Not knowing what to do, he continuing davening. Just as he was about to start Shemoneh Esrai, he noticed another Jewish man standing just a few feet away from him putting on his own tallit and tefillin. He motioned to Shlomo and pointed out the correct direction to face.
“I was behind a wall, I don’t know how he found me,” Shlomo said. “G-d provided for me. He wanted me to daven facing Jerusalem so he sent me a shaliach.”
In his speeches Shlomo tries to give listeners advice to help them pass the religious and personal tests in their own lives. Many people have approached him and described the strength they received from him.
Once Shlomo was an unwitting role model while speaking to a group of eighty Jewish high school kids in New York. He had brought his children with him and throughout the speech his daughter was sitting in the audience giggling and talking. His son was standing behind him. Shlomo began speaking about running the 40-yard dash, one of the measures of a football player’s speed. Just at that moment he sensed that his son was running dashes behind him! Shlomo tried as hard as he could not to look at him and retain his focus.
Suddenly his son fell and started screaming. One of the rabbis ran up to the stage, picked him up and brought him to the audience.
“I was boiling inside! They brought me in to give an inspirational speech, and here it was getting ruined!”
A little while later his son calmed down and brought him an open bottle of water. He approached from behind. Shlomo was speaking animatedly and was waving his hands. Suddenly he jerked his arm back and hit the bottle out of his son’s hand, splashing water everywhere! The speech had gone from bad to worse.
After the speech one of the rabbis approached Shlomo.
“I’m very impressed with how well you maintained your composure.”
Shlomo just smiled. (‘I was boiling inside. I was thinking never to bring my kids along again!’)
Shlomo has also succeeded in being a source of inspiration for his former teammates. From time to time he’ll meet up with them and they marvel at the composure and personal strength he now has, which he attributes solely to his religious growth.
Last year Shlomo was invited by the Dallas Cowboys to the twenty-year reunion of Super Bowl XXVII. He and other teammates, as well as players from Super Bowl XXII, were honored in a special event on the field at halftime.
“I wanted to be there on the field with my yarmulka on. Being a football player, not observant, and now wearing a yarmulka, it gave me a great sense of pride.”
After the game the previous and current players joined up for a party in a hall below the stadium.
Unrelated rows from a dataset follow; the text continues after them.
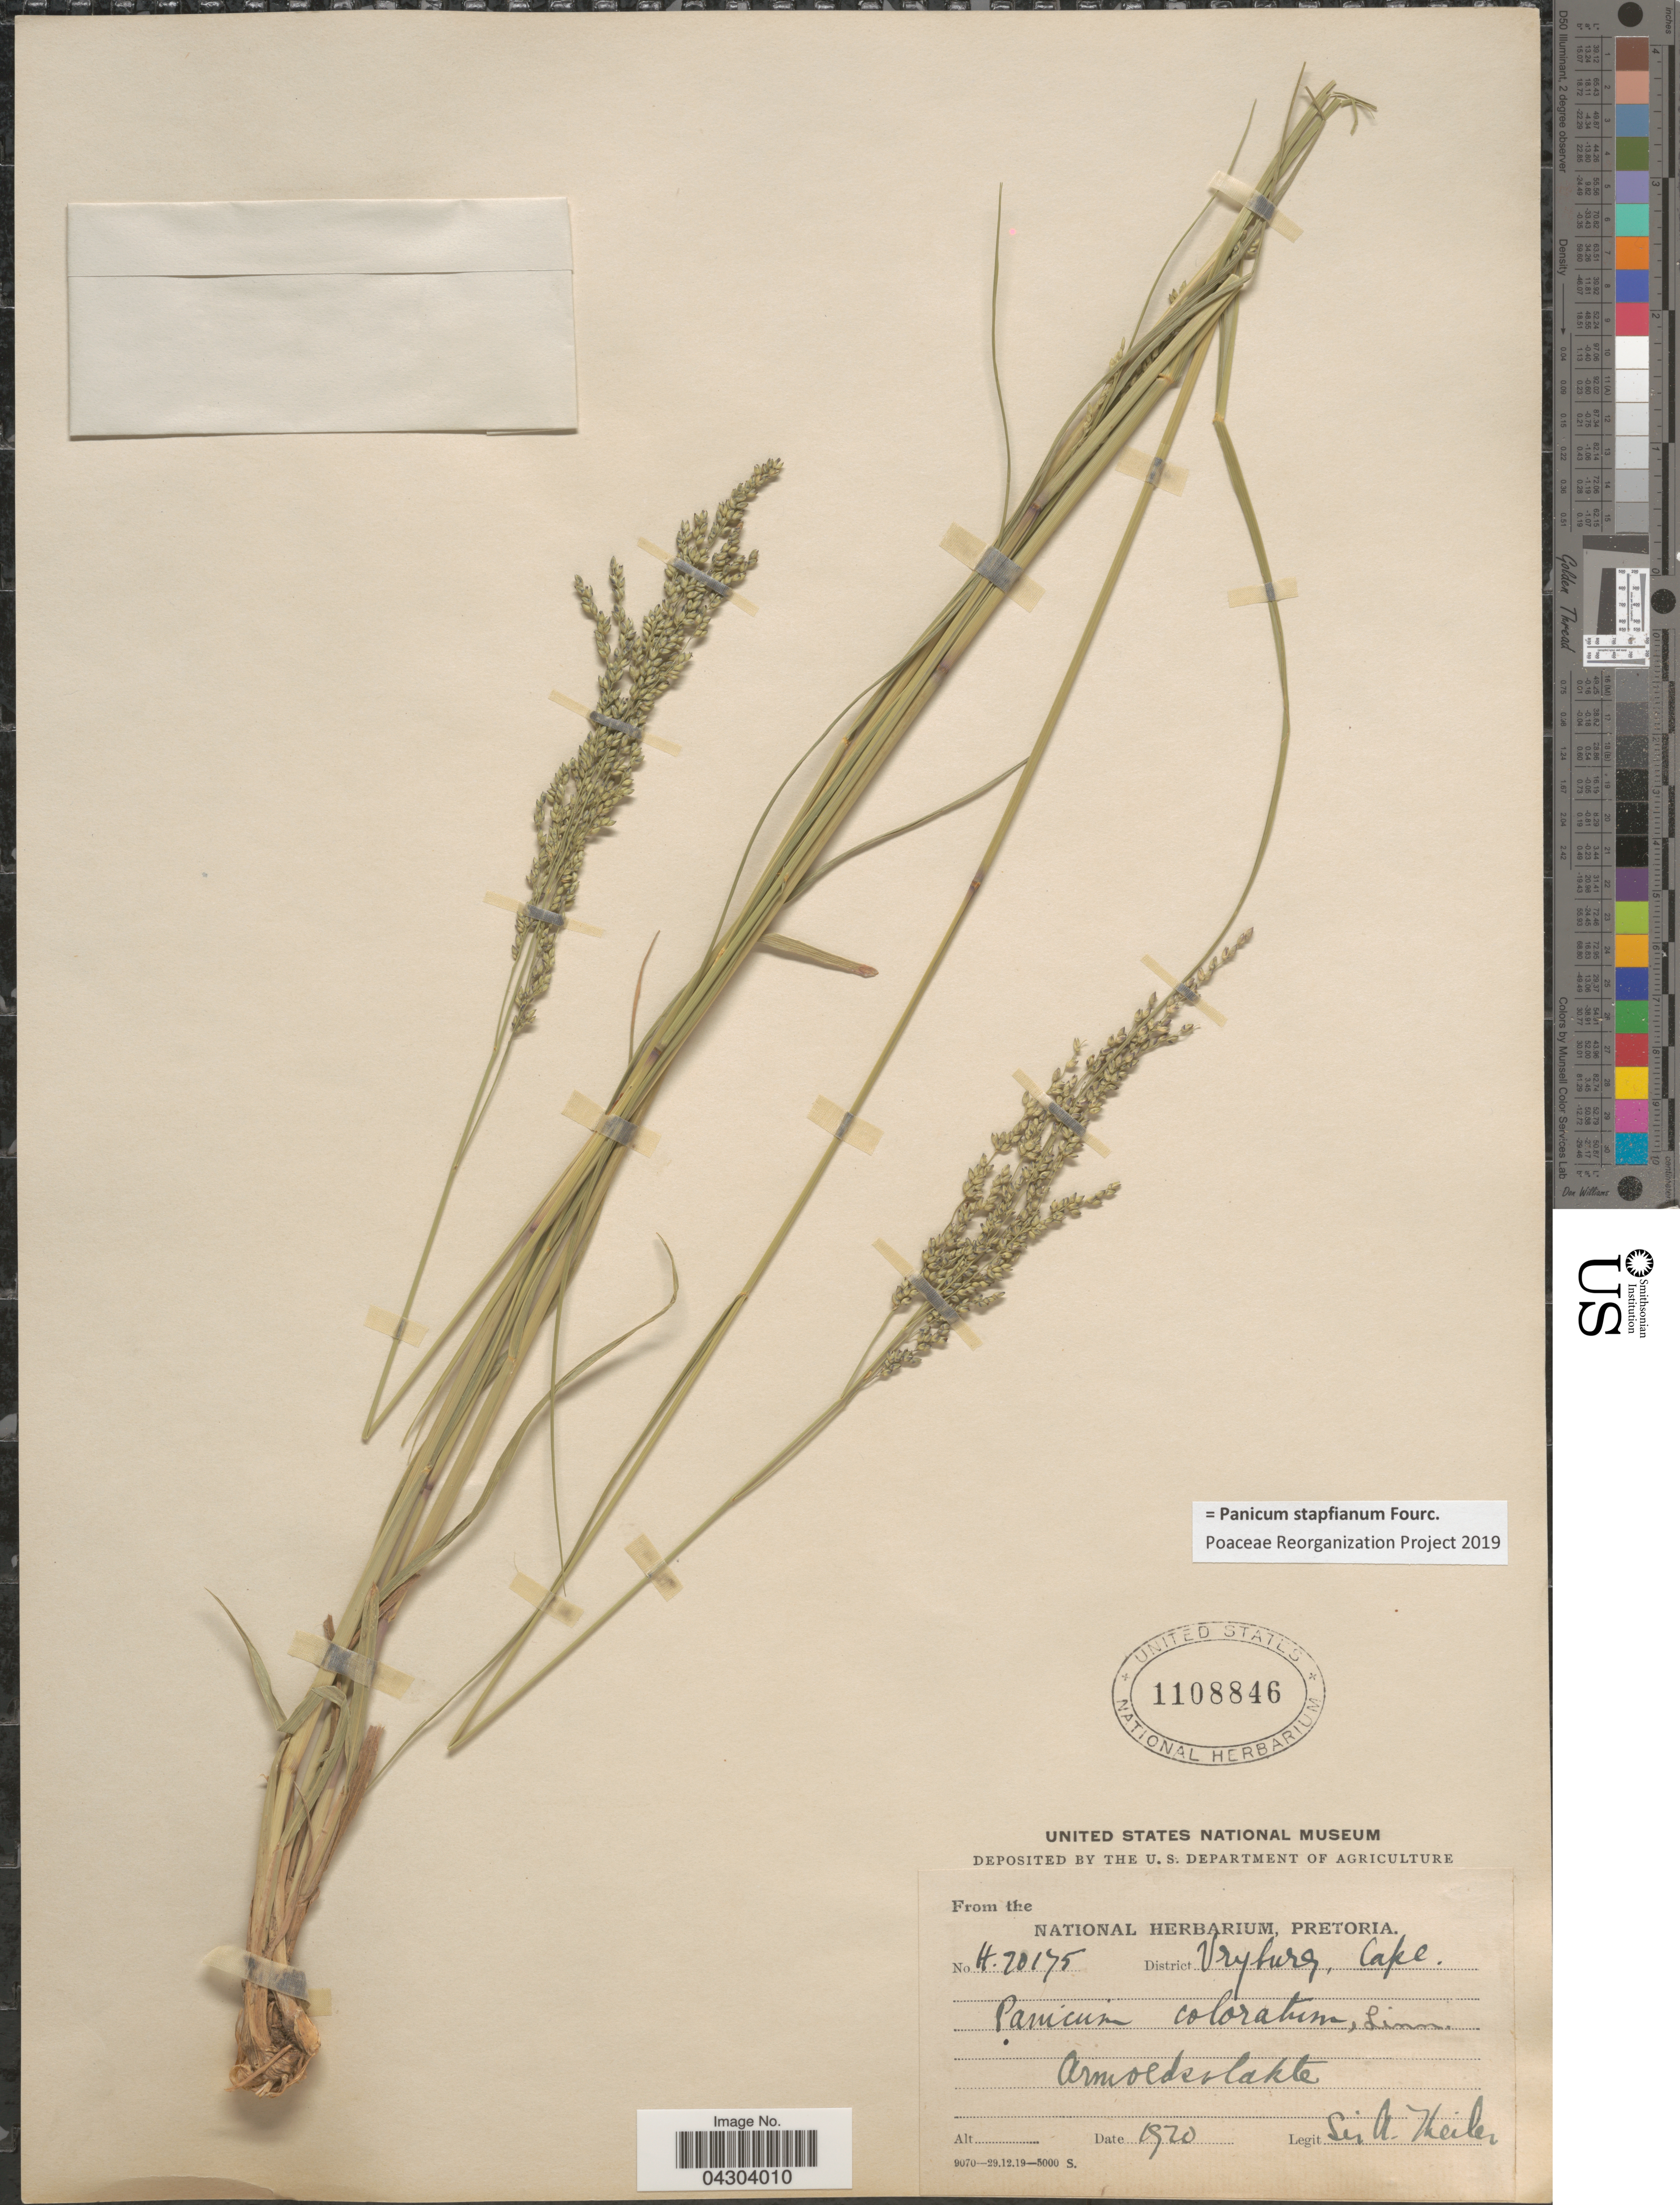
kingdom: Plantae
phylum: Tracheophyta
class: Liliopsida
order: Poales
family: Poaceae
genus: Panicum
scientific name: Panicum stapfianum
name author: Fourc.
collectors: A. Theiler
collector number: H20175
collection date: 1920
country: South Africa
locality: District Vryburg, Cape. Armoedsvlakte.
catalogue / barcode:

In the middle of the party, Head Coach Jason Garret entered. He ignored the people crowding around him wanting to speak to him, instead scanning the room. His eyes met Shlomo’s and made a beeline to him. The two men had played together years earlier, but they had not seen each other in a long time.
“You are like a legend around here,” Jason said.
(“I thought, ‘I wasn’t such a great football player to be a legend around here.'”)
“You’re always welcome here, we’re so happy that you came,” the coach continued. “I can only imagine how much wisdom and knowledge you’ve gathered over the years.”
The Dallas Cowboys Assistant PR Director standing behind him perked up. “But Coach, you went to Princeton!”
“Yes, but it’s not the same as what he has learned.”
Those words made a deep impression on Shlomo, and indeed they have been his objective throughout his speaking career: recognizing the personal growth and insight he has achieved through his religious development and using them to inspire others. He has learned that it’s not athletic victories and physical prowess that the real Head Coach demands, but one’s internal strength and personal growth that matter. That’s the playbook that’s now leading Shlomo’s life.